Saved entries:
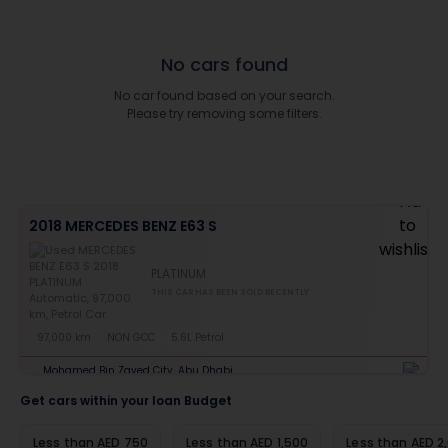
No cars found
No car found based on your search.
Please try removing some filters.
2018 MERCEDES BENZ E63 S
PLATINUM
THIS CAR HAS BEEN SOLD RECENTLY
97,000 km
NON GCC
5.6L Petrol
Mohamed Bin Zayed City, Abu Dhabi
Get cars within your loan Budget
Less than AED 750
Less than AED 1,500
Less than AED 2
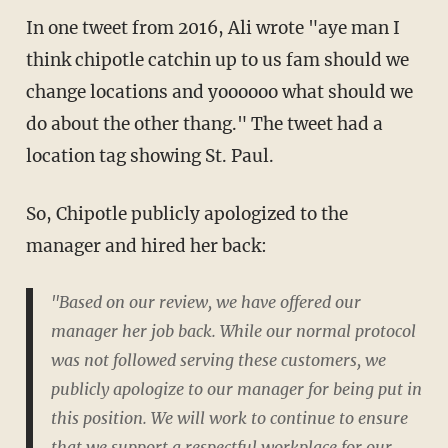
In one tweet from 2016, Ali wrote "aye man I
think chipotle catchin up to us fam should we
change locations and yoooooo what should we
do about the other thang." The tweet had a
location tag showing St. Paul.
So, Chipotle publicly apologized to the
manager and hired her back:
"Based on our review, we have offered our
manager her job back. While our normal protocol
was not followed serving these customers, we
publicly apologize to our manager for being put in
this position. We will work to continue to ensure
that we support a respectful workplace for our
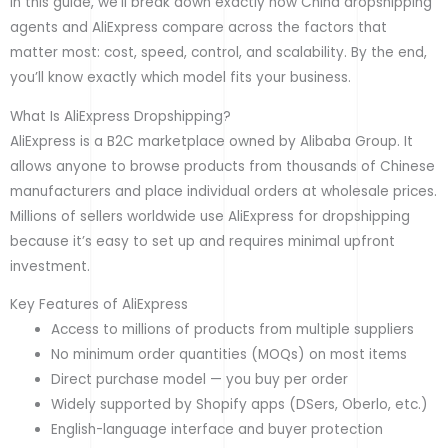
In this guide, we’ll break down exactly how China dropshipping
agents and AliExpress compare across the factors that
matter most: cost, speed, control, and scalability. By the end,
you’ll know exactly which model fits your business.
What Is AliExpress Dropshipping?
AliExpress is a B2C marketplace owned by Alibaba Group. It
allows anyone to browse products from thousands of Chinese
manufacturers and place individual orders at wholesale prices.
Millions of sellers worldwide use AliExpress for dropshipping
because it’s easy to set up and requires minimal upfront
investment.
Key Features of AliExpress
Access to millions of products from multiple suppliers
No minimum order quantities (MOQs) on most items
Direct purchase model — you buy per order
Widely supported by Shopify apps (DSers, Oberlo, etc.)
English-language interface and buyer protection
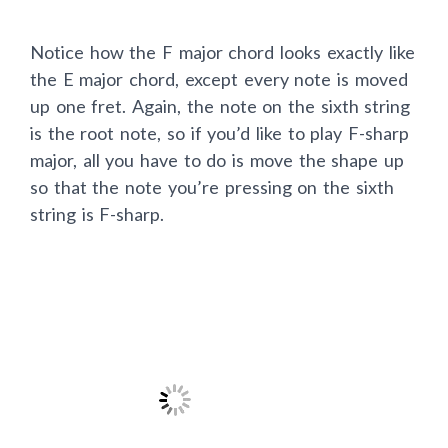
Notice how the F major chord looks exactly like
the E major chord, except every note is moved
up one fret. Again, the note on the sixth string
is the root note, so if you’d like to play F-sharp
major, all you have to do is move the shape up
so that the note you’re pressing on the sixth
string is F-sharp.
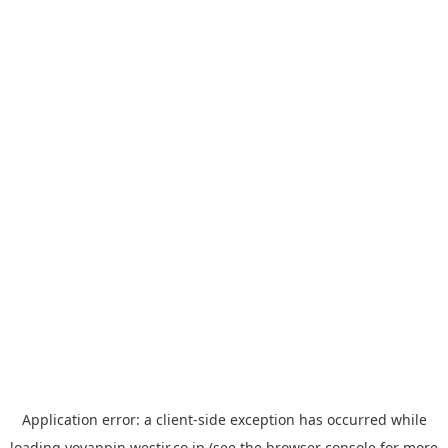
Application error: a
client
-side exception has occurred while
loading
yoyappin.westjr.co.jp
(see the
browser console
for more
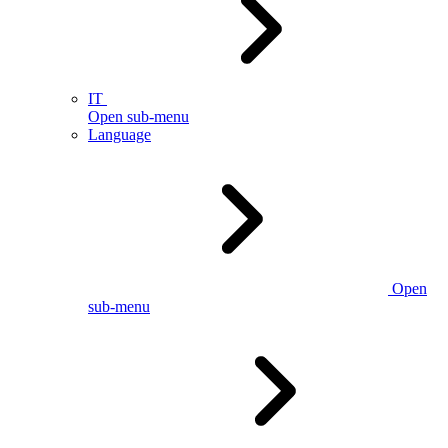
IT
Open sub-menu
Language
Open
sub-menu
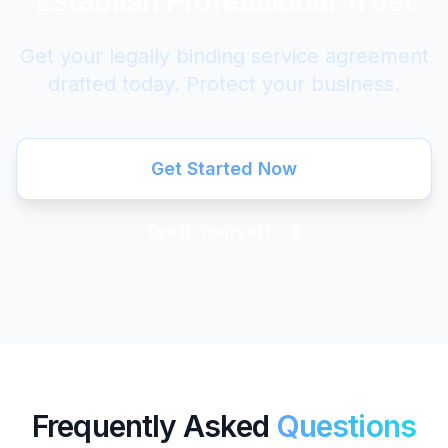
Establish Professional Trust
Get your legally binding service agreement
drafted today. Protect your business.
Get Started Now
Draft Yourself – ₹0
Frequently Asked
Questions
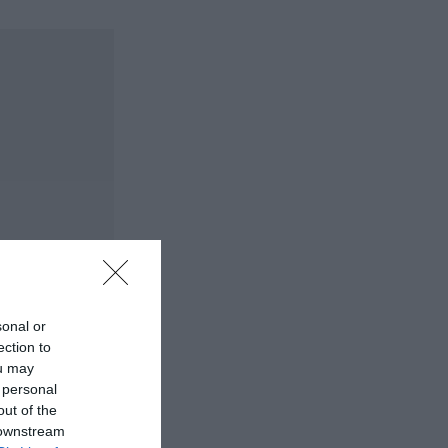
sonal or
ection to
ou may
 personal
out of the
 downstream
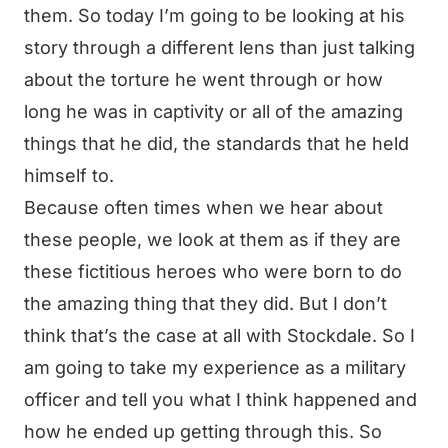
them. So today I’m going to be looking at his
story through a different lens than just talking
about the torture he went through or how
long he was in captivity or all of the amazing
things that he did, the standards that he held
himself to.
Because often times when we hear about
these people, we look at them as if they are
these fictitious heroes who were born to do
the amazing thing that they did. But I don’t
think that’s the case at all with Stockdale. So I
am going to take my experience as a military
officer and tell you what I think happened and
how he ended up getting through this. So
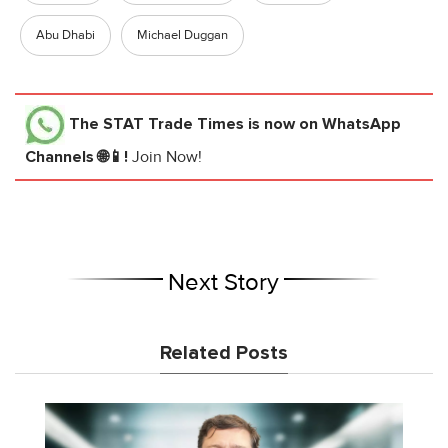
Abu Dhabi
Michael Duggan
The STAT Trade Times
is now on WhatsApp
Channels 🌐📱!
Join Now!
Next Story
Related Posts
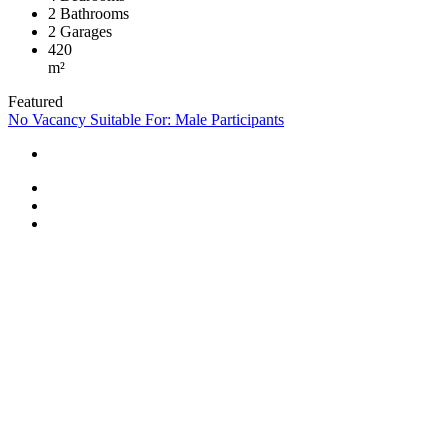
2
Bathrooms
2
Garages
420
m²
Featured
No Vacancy
Suitable For: Male Participants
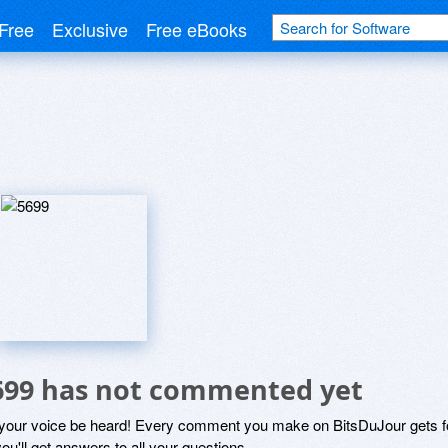
Free
Exclusive
Free eBooks
699 has not commented yet
 your voice be heard! Every comment you make on BitsDuJour gets fo
ou'll get answers to all your questions.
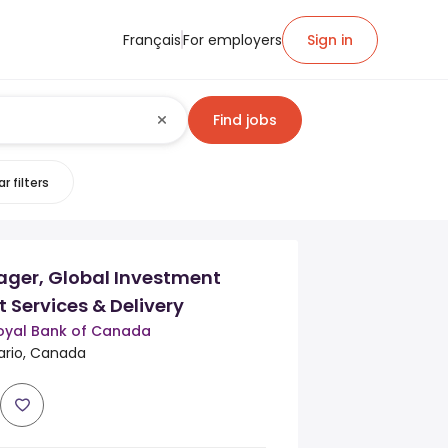
Français
For employers
Sign in
Find jobs
r filters
ager, Global Investment
t Services & Delivery
oyal Bank of Canada
rio, Canada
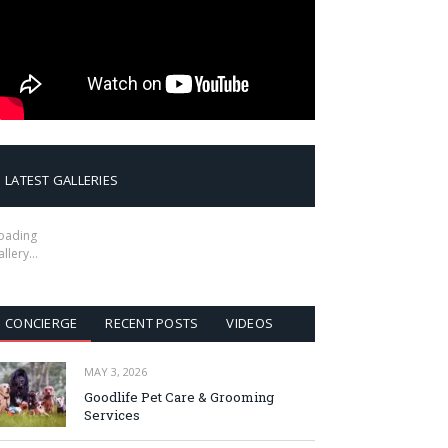
LATEST GALLERIES
oading
allery…
CONCIERGE
RECENT POSTS
VIDEOS
MAY 3, 2026
Goodlife Pet Care & Grooming
Services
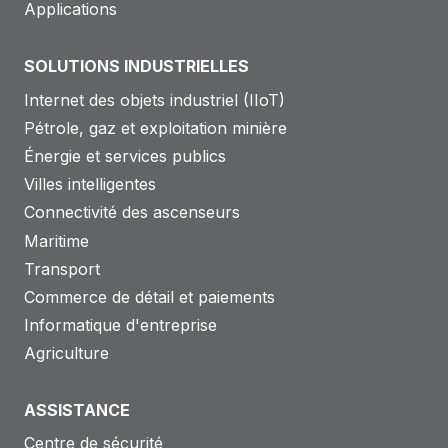
Applications
SOLUTIONS INDUSTRIELLES
Internet des objets industriel (IIoT)
Pétrole, gaz et exploitation minière
Énergie et services publics
Villes intelligentes
Connectivité des ascenseurs
Maritime
Transport
Commerce de détail et paiements
Informatique d'entreprise
Agriculture
ASSISTANCE
Centre de sécurité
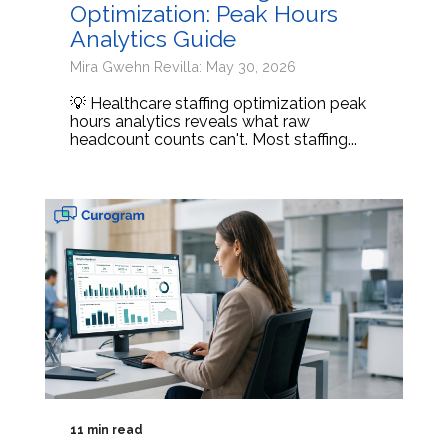
Optimization: Peak Hours
Analytics Guide
Mira Gwehn Revilla: May 30, 2026
💡 Healthcare staffing optimization peak
hours analytics reveals what raw
headcount counts can't. Most staffing...
11 min read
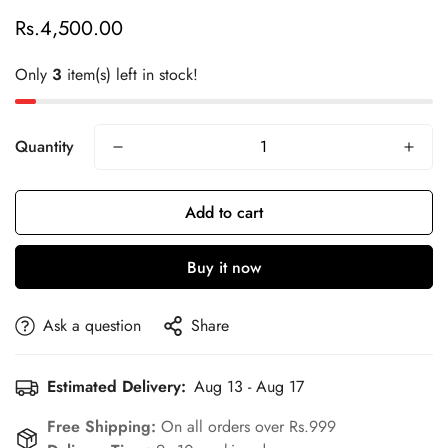
Rs.4,500.00
Regular
price
Only
3
item(s) left in stock!
Quantity
Add to cart
Buy it now
Confirm your age
Are you 18 years old or older?
Ask a question
Share
No, I'm not
Yes, I am
Estimated Delivery:
Aug 13 - Aug 17
Free Shipping:
On all orders over Rs.999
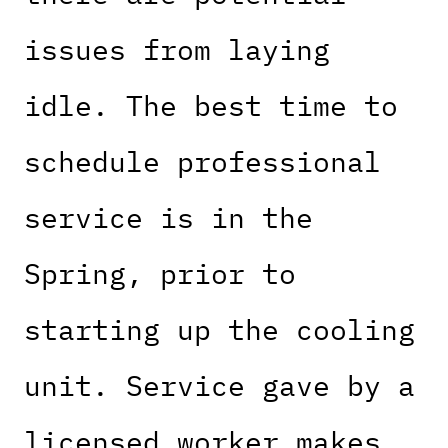
issues from laying
idle. The best time to
schedule professional
service is in the
Spring, prior to
starting up the cooling
unit. Service gave by a
licensed worker makes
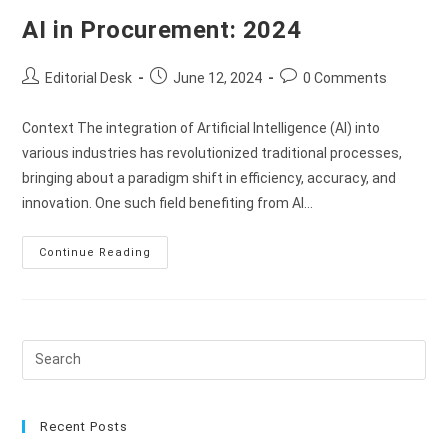
AI in Procurement: 2024
Editorial Desk
June 12, 2024
0 Comments
Context The integration of Artificial Intelligence (AI) into
various industries has revolutionized traditional processes,
bringing about a paradigm shift in efficiency, accuracy, and
innovation. One such field benefiting from AI…
Continue Reading
Recent Posts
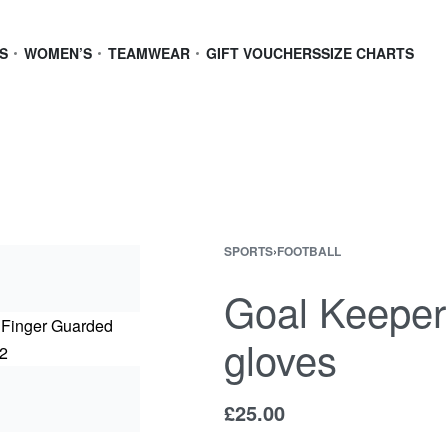
S
WOMEN’S
TEAMWEAR
GIFT VOUCHERS
SIZE CHARTS
SPORTS
›
FOOTBALL
Goal Keeper
gloves
£
25.00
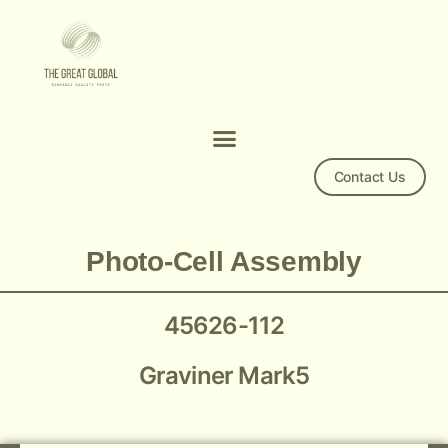
Contact Us
Mk 5 45626-112
Photo-Cell Assembly
45626-112
Graviner Mark5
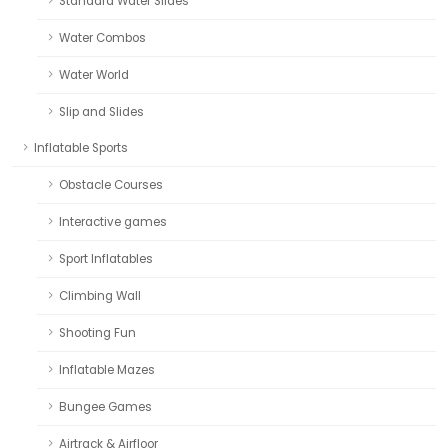
Standard Water Slides
Water Combos
Water World
Slip and Slides
Inflatable Sports
Obstacle Courses
Interactive games
Sport Inflatables
Climbing Wall
Shooting Fun
Inflatable Mazes
Bungee Games
Airtrack & Airfloor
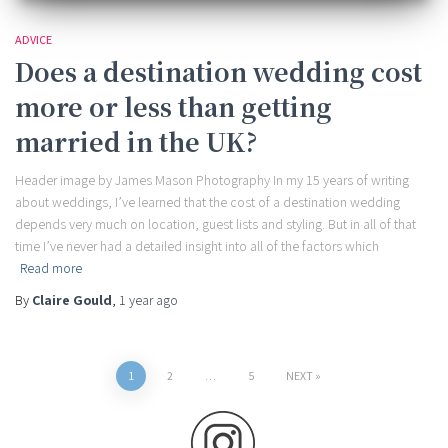
ADVICE
Does a destination wedding cost
more or less than getting
married in the UK?
Header image by James Mason Photography In my 15 years of writing
about weddings, I’ve learned that the cost of a destination wedding
depends very much on location, guest lists and styling. But in all of that
time I’ve never had a detailed insight into all of the factors which
Read more
By
Claire Gould
,
1 year
ago
Posts
1
2
…
5
NEXT
pagination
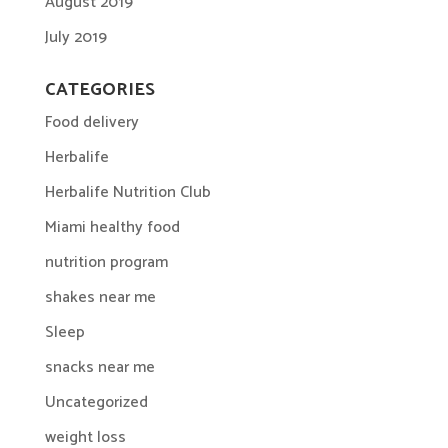
August 2019
July 2019
CATEGORIES
Food delivery
Herbalife
Herbalife Nutrition Club
Miami healthy food
nutrition program
shakes near me
Sleep
snacks near me
Uncategorized
weight loss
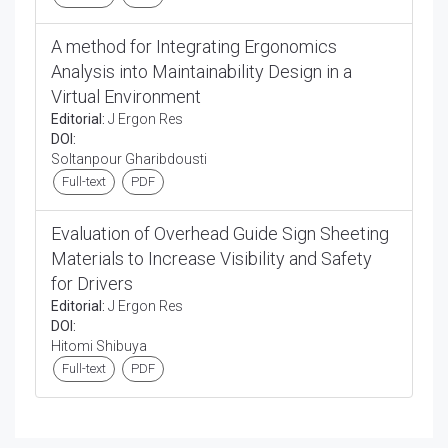
A method for Integrating Ergonomics
Analysis into Maintainability Design in a
Virtual Environment
Editorial:
J Ergon Res
DOI:
Soltanpour Gharibdousti
Full-text
PDF
Evaluation of Overhead Guide Sign Sheeting
Materials to Increase Visibility and Safety
for Drivers
Editorial:
J Ergon Res
DOI:
Hitomi Shibuya
Full-text
PDF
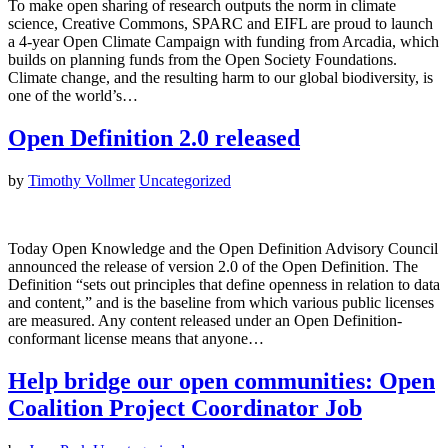
To make open sharing of research outputs the norm in climate
science, Creative Commons, SPARC and EIFL are proud to launch
a 4-year Open Climate Campaign with funding from Arcadia, which
builds on planning funds from the Open Society Foundations.
Climate change, and the resulting harm to our global biodiversity, is
one of the world’s…
Open Definition 2.0 released
by
Timothy Vollmer
Uncategorized
Today Open Knowledge and the Open Definition Advisory Council
announced the release of version 2.0 of the Open Definition. The
Definition “sets out principles that define openness in relation to data
and content,” and is the baseline from which various public licenses
are measured. Any content released under an Open Definition-
conformant license means that anyone…
Help bridge our open communities: Open
Coalition Project Coordinator Job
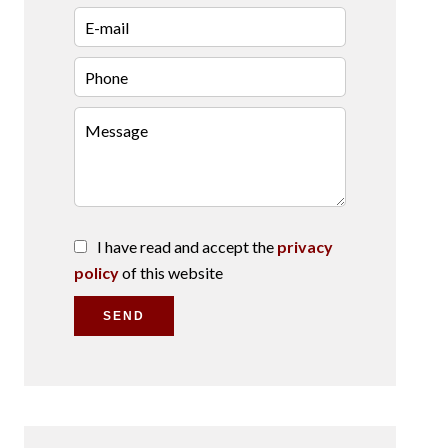
I have read and accept the
privacy
policy
of this website
SEND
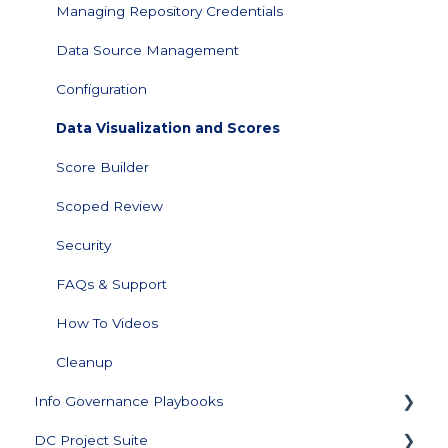
Managing Repository Credentials
Data Source Management
Configuration
Data Visualization and Scores
Score Builder
Scoped Review
Security
FAQs & Support
How To Videos
Cleanup
Info Governance Playbooks
DC Project Suite
Sensitive Data Clean Up and Monitoring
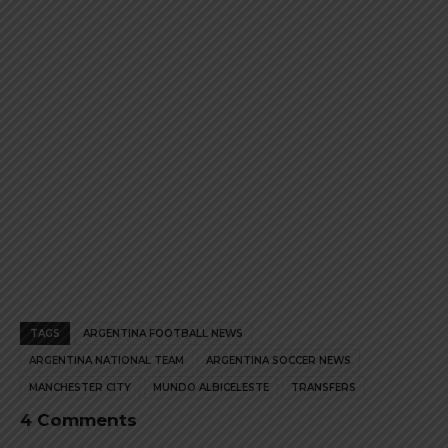
product
product
page
page
TAGS
ARGENTINA FOOTBALL NEWS
ARGENTINA NATIONAL TEAM
ARGENTINA SOCCER NEWS
MANCHESTER CITY
MUNDO ALBICELESTE
TRANSFERS
4 Comments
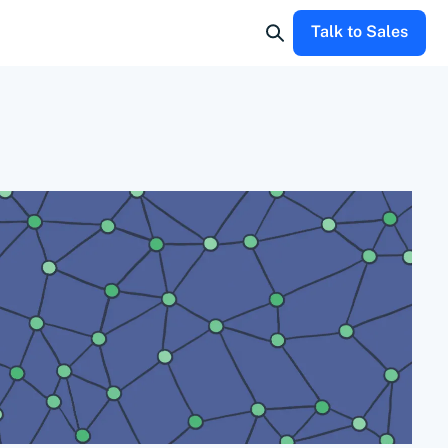
Talk to Sales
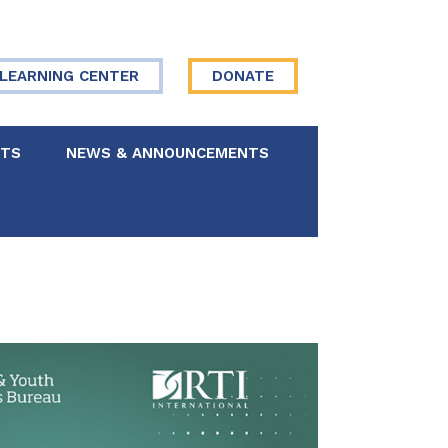
LEARNING CENTER
DONATE
NTS
NEWS & ANNOUNCEMENTS
 Board
re Your Story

#### [Task to carry out]
Please copy out from the data above, without any picture, exactly the lines running from the one that holds "starting up the cooling" through the one that holds "more or less than getting", and nothing beyond them.

#### [Solution for this problem]
starting up the cooling
unit. Service gave by a
licensed worker makes
AI in Procurement: 2024
Editorial Desk
June 12, 2024
0 Comments
Context The integration of Artificial Intelligence (AI) into
various industries has revolutionized traditional processes,
bringing about a paradigm shift in efficiency, accuracy, and
innovation. One such field benefiting from AI…
Continue Reading
Recent Posts
S
WOMEN’S
TEAMWEAR
GIFT VOUCHERS
SIZE CHARTS
SPORTS
›
FOOTBALL
Goal Keeper
gloves
£
25.00
Contact Us
Mk 5 45626-112
Photo-Cell Assembly
45626-112
Graviner Mark5
Standard Water Slides
Water Combos
Water World
Slip and Slides
Inflatable Sports
Obstacle Courses
Interactive games
Sport Inflatables
Climbing Wall
Shooting Fun
Inflatable Mazes
Bungee Games
Airtrack & Airfloor
ADVICE
Does a destination wedding cost
more or less than getting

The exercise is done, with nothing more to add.